▸ EXERCISE AIM
Please take the lines from the one holding "right wrist: (833, 310, -6)" through the one holding "right hip: (214, 223, 6)" in the data below and copy them exactly.

Landmark coordinate records
--------------------------------------------------

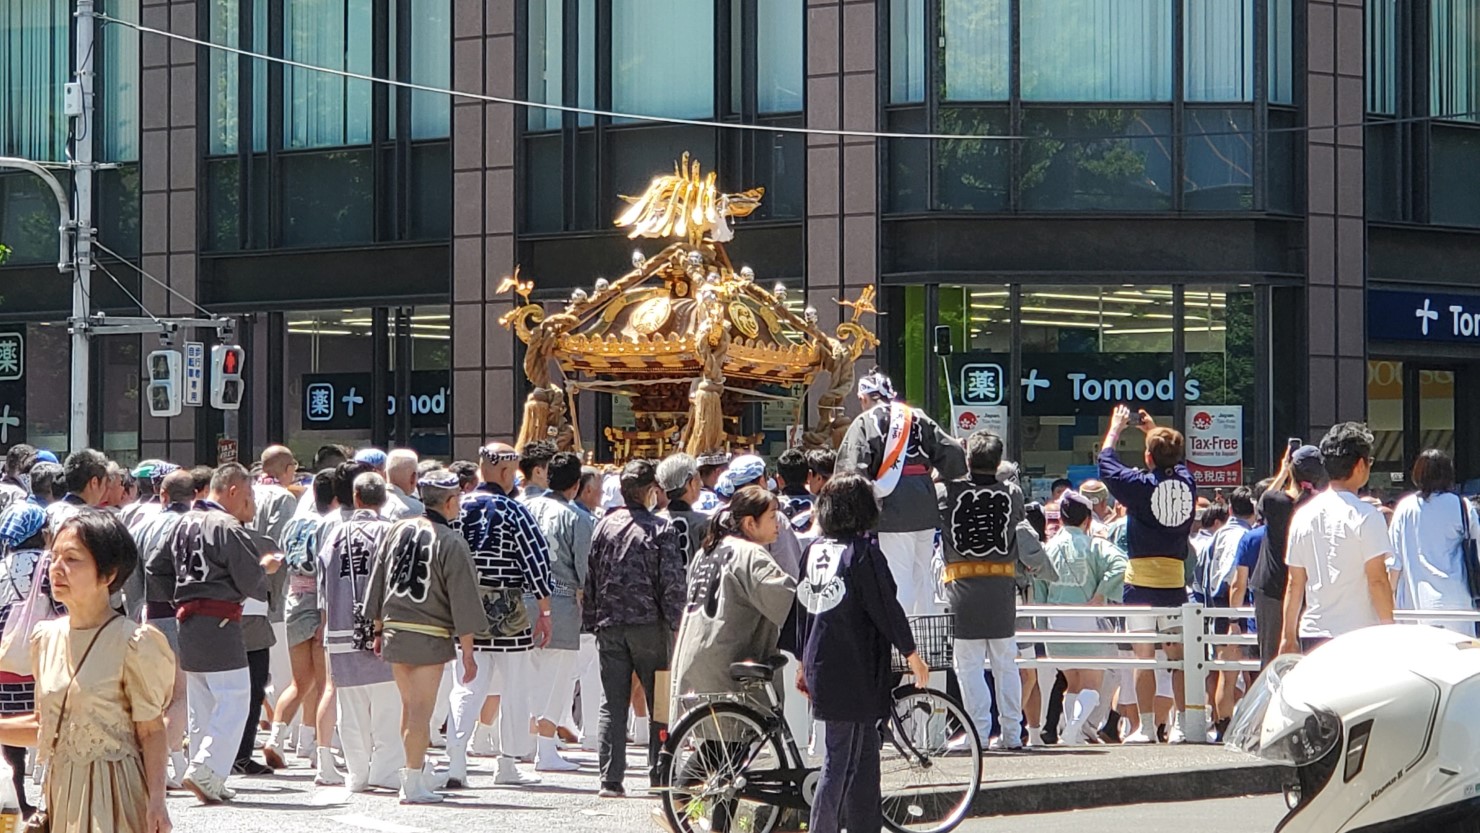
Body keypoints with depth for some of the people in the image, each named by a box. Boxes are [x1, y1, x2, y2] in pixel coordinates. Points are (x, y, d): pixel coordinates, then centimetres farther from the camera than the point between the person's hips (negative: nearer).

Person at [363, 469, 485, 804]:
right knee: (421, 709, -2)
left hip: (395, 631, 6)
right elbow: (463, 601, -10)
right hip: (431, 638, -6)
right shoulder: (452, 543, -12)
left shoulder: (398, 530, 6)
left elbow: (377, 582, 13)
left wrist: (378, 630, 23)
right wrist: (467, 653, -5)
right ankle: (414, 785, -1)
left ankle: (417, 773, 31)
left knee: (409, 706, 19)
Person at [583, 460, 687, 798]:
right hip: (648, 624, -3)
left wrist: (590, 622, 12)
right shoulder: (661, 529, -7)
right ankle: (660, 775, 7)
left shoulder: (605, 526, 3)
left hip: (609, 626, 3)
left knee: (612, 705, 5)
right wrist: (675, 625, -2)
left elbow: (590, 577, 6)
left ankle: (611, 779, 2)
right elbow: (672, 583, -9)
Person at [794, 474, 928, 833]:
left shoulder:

--------------------------------------------------

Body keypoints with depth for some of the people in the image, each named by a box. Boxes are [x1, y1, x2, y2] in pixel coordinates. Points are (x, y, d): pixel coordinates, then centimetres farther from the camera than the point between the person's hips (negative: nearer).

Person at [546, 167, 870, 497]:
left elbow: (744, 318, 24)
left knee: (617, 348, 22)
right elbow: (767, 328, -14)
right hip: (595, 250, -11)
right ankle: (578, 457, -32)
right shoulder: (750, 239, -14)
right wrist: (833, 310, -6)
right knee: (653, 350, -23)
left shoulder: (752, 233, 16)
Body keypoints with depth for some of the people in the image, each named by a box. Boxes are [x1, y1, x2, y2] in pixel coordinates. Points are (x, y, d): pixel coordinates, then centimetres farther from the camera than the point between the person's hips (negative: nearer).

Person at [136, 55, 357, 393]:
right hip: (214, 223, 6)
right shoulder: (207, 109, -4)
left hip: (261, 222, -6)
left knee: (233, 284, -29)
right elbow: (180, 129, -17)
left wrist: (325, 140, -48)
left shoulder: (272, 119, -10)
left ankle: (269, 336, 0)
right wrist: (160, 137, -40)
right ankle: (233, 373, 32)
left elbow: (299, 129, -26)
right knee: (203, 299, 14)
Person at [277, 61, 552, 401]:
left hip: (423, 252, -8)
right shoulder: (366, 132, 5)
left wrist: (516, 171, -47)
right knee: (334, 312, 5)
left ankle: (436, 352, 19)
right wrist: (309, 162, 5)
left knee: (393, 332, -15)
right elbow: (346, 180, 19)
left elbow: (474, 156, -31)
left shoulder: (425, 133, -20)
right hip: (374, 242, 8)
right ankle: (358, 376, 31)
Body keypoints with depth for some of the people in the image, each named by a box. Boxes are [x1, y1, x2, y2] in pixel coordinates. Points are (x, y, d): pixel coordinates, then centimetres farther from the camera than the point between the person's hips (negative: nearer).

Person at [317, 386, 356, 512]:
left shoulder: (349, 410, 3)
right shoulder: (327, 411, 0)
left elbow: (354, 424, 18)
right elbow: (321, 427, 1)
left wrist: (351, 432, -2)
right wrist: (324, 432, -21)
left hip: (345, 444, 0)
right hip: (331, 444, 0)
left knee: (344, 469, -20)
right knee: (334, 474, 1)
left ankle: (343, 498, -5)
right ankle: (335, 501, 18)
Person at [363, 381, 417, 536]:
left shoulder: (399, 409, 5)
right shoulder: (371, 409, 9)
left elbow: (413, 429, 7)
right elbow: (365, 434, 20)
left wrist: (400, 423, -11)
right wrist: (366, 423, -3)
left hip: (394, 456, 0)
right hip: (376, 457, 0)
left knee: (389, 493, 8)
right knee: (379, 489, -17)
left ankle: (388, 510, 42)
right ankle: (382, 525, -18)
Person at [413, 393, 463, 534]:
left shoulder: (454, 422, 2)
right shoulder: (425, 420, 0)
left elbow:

--------------------------------------------------

▸ ANSWER SECTION
right wrist: (833, 310, -6)
right knee: (653, 350, -23)
left shoulder: (752, 233, 16)
Body keypoints with depth for some of the people in the image, each named by a box. Boxes are [x1, y1, x2, y2] in pixel coordinates. Points are (x, y, d): pixel coordinates, then centimetres farther from the camera than the point between the person's hips (negative: nearer).

Person at [136, 55, 357, 393]:
right hip: (214, 223, 6)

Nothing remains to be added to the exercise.